Patrícia narrando:
Meu nome é Patrícia, tenho 19 anos, mas todo mundo me chama de Paty.
Sou uma mulher decidida, alegre, mesmo com a vida me testando todo dia.
Moro aqui mesmo, na Cidade de Deus, o famoso CDD. Lugar que, pra muita gente, é só violência. Mas pra mim é casa. É onde cresci, onde aprendi a me virar.
Tenho um irmão, o Patrick. Ou melhor, tinha. Porque o Patrick que eu conhecia não existe mais. Hoje ele é só mais um perdido no crack.
Depois que nossa mãe faleceu, fiquei sozinha. Ele sumiu no mundo, e quando aparece é só pra pegar o que sobrou da casa e vender. Já levou até as panelas da nossa mãe.
Eu aguentei firme. Trabalhei na lojinha de roupa da dona Lourdes, mas fui demitida mês passado. Motivo? Patrick apareceu lá, fez escândalo pedindo dinheiro, quebrou tudo.

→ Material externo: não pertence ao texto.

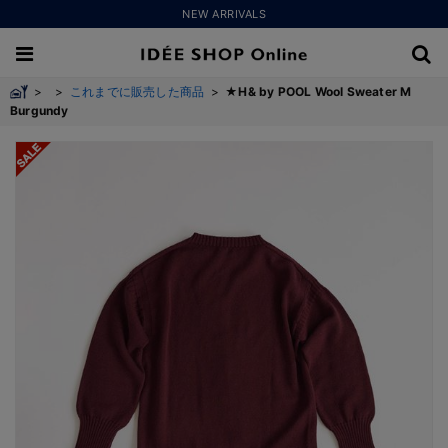
NEW ARRIVALS
>
>
これまでに販売した商品
>
★H& by POOL Wool Sweater M
Burgundy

Agora tô tentando recomeçar. Tô no bar do seu Cláudio, um senhor bom demais, que me deu uma chance sem nem perguntar meu passado. Ele diz que enxerga força em mim. Talvez ele esteja certo.
Aqui no morro, todo mundo sabe quem manda: Tatu. O chefe do Comando Vermelho. Temido. Respeitado.
Mas eu nunca me envolvi com isso. Nem quero. Sempre mantive distância desse mundo.
Mal sabia eu que meu irmão tava prestes a me jogar direto no colo do d***o.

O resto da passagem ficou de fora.